A spokesperson for MPI said FishServe had been in place for almost 20 years without incident, and there were a number of checks and balances in in place to ensure the data it provided was accurate.
FishServe underwent internal audit, and information from it was reconciled with data provided from Licensed Fish Receivers. Its function was administrative only, and it had no decision-making powers, it said.
However, Greenpeace pointed out that in the “transfer of powers” paper, FishServe not only appointed its own auditors, but was enabled to make decisions about licences for Fish Receivers. It was also entitled to monitor overfishing and determine when a prohibition would come into effect.
Norman said it was another case of the “fox guarding the hen house”.
“We just don’t understand how FishServe, working alongside lobby groups and fishing industry owned companies on a daily basis, owned and controlled by a powerful industry lobby group, can be allowed to act as proxy ‘regulator’.”
Scott McIndoe, from the recreational fishing group LegaSea, said it was not good enough to make the industry responsible for what he called a "broken and failing" inshore quota management system.
"We insist on ministerial discretion and responsibility being maintained," he said. "Otherwise what will it look like in another 30 years time? Will [recreational fishers] be sitting on the beach watching those who ‘value’ fishing the most having all the fun?"
The FishServe revelations follow a rash of controversy in the fishing sector last year, including the ministry-commissioned Heron inquiry which found MPI had chosen not to prosecute local fishing captains who were caught on CCTV cameras dumping healthy-sized fish.

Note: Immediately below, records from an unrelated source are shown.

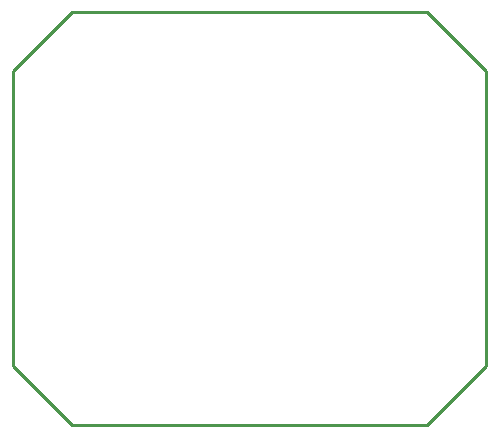
<source format=gm1>
%FSLAX24Y24*%
%MOIN*%
G70*
G01*
G75*
G04 Layer_Color=16711935*
%ADD10R,0.0600X0.0600*%
%ADD11R,0.0400X0.0500*%
%ADD12R,0.0870X0.0866*%
%ADD13C,0.0315*%
%ADD14C,0.0100*%
%ADD15C,0.0700*%
%ADD16C,0.0600*%
%ADD17C,0.0500*%
G54D14*
X9843Y26575D02*
Y36417D01*
Y26575D02*
X11811Y24606D01*
X23622D01*
X25591Y26575D01*
Y36417D01*
X23622Y38386D02*
X25591Y36417D01*
X11811Y38386D02*
X23622D01*
X9843Y36417D02*
X11811Y38386D01*
M02*

</source>
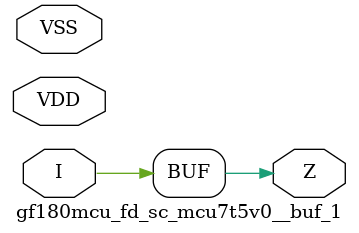
<source format=v>

module gf180mcu_fd_sc_mcu7t5v0__buf_1( I, Z, VDD, VSS );
input I;
inout VDD, VSS;
output Z;

	buf MGM_BG_0( Z, I );

endmodule

</source>
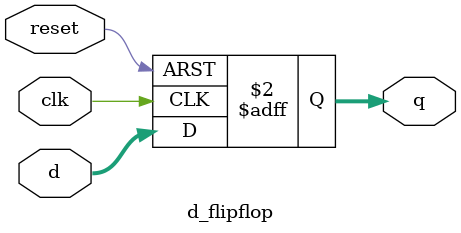
<source format=v>
module d_flipflop(d, clk, reset, q);
input [35:0] d;
input clk, reset;
output reg [35:0] q;
//reg q;

always@(posedge clk or posedge reset)
	if(reset)
 		q <= 36'd0;
	else
		q <= d;

endmodule

</source>
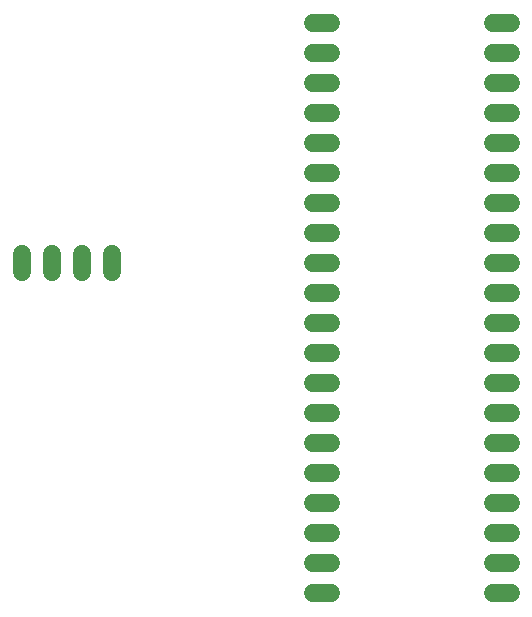
<source format=gbr>
G04 EAGLE Gerber RS-274X export*
G75*
%MOMM*%
%FSLAX34Y34*%
%LPD*%
%INBottom Copper*%
%IPPOS*%
%AMOC8*
5,1,8,0,0,1.08239X$1,22.5*%
G01*
%ADD10C,1.524000*%


D10*
X33020Y25400D02*
X17780Y25400D01*
X17780Y50800D02*
X33020Y50800D01*
X33020Y76200D02*
X17780Y76200D01*
X17780Y101600D02*
X33020Y101600D01*
X33020Y127000D02*
X17780Y127000D01*
X17780Y152400D02*
X33020Y152400D01*
X33020Y177800D02*
X17780Y177800D01*
X17780Y203200D02*
X33020Y203200D01*
X33020Y228600D02*
X17780Y228600D01*
X17780Y254000D02*
X33020Y254000D01*
X33020Y279400D02*
X17780Y279400D01*
X17780Y304800D02*
X33020Y304800D01*
X33020Y330200D02*
X17780Y330200D01*
X17780Y355600D02*
X33020Y355600D01*
X33020Y381000D02*
X17780Y381000D01*
X17780Y406400D02*
X33020Y406400D01*
X33020Y431800D02*
X17780Y431800D01*
X17780Y457200D02*
X33020Y457200D01*
X33020Y482600D02*
X17780Y482600D01*
X17780Y508000D02*
X33020Y508000D01*
X170180Y25400D02*
X185420Y25400D01*
X185420Y50800D02*
X170180Y50800D01*
X170180Y76200D02*
X185420Y76200D01*
X185420Y101600D02*
X170180Y101600D01*
X170180Y127000D02*
X185420Y127000D01*
X185420Y152400D02*
X170180Y152400D01*
X170180Y177800D02*
X185420Y177800D01*
X185420Y203200D02*
X170180Y203200D01*
X170180Y228600D02*
X185420Y228600D01*
X185420Y254000D02*
X170180Y254000D01*
X170180Y279400D02*
X185420Y279400D01*
X185420Y304800D02*
X170180Y304800D01*
X170180Y330200D02*
X185420Y330200D01*
X185420Y355600D02*
X170180Y355600D01*
X170180Y381000D02*
X185420Y381000D01*
X185420Y406400D02*
X170180Y406400D01*
X170180Y431800D02*
X185420Y431800D01*
X185420Y457200D02*
X170180Y457200D01*
X170180Y482600D02*
X185420Y482600D01*
X185420Y508000D02*
X170180Y508000D01*
X-228600Y312420D02*
X-228600Y297180D01*
X-203200Y297180D02*
X-203200Y312420D01*
X-177800Y312420D02*
X-177800Y297180D01*
X-152400Y297180D02*
X-152400Y312420D01*
M02*

</source>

Heron looked at three separate investigations into dumping in 2003, 2012 and 2013, known as Operation Overdue, Operation Achilles and Operation Hippocamp.
Operation Achilles, in November 2012, discovered that five out of six vessels operating off the eastern coast of the South Island had discarded quota fish - mostly gurnard and elephant fish. Between 20 per cent and 100 per cent of quota fish were being thrown out with every haul.
However, despite a recommendation by the investigator, MPI did not proceed with a prosecution and instead issued a warning to the boats' skippers.
This decision, and the process leading up to it, was “flawed”, Heron's report said.
At the same time, the Government committed to speeding up the rollout of onboard cameras on New Zealand's commercial fishing fleet, which are used to detect any illegal activity.
In that case, the contract was also awarded to a company owned by industry, named Trident. It too works from the Wellington office where Seafood New Zealand is based.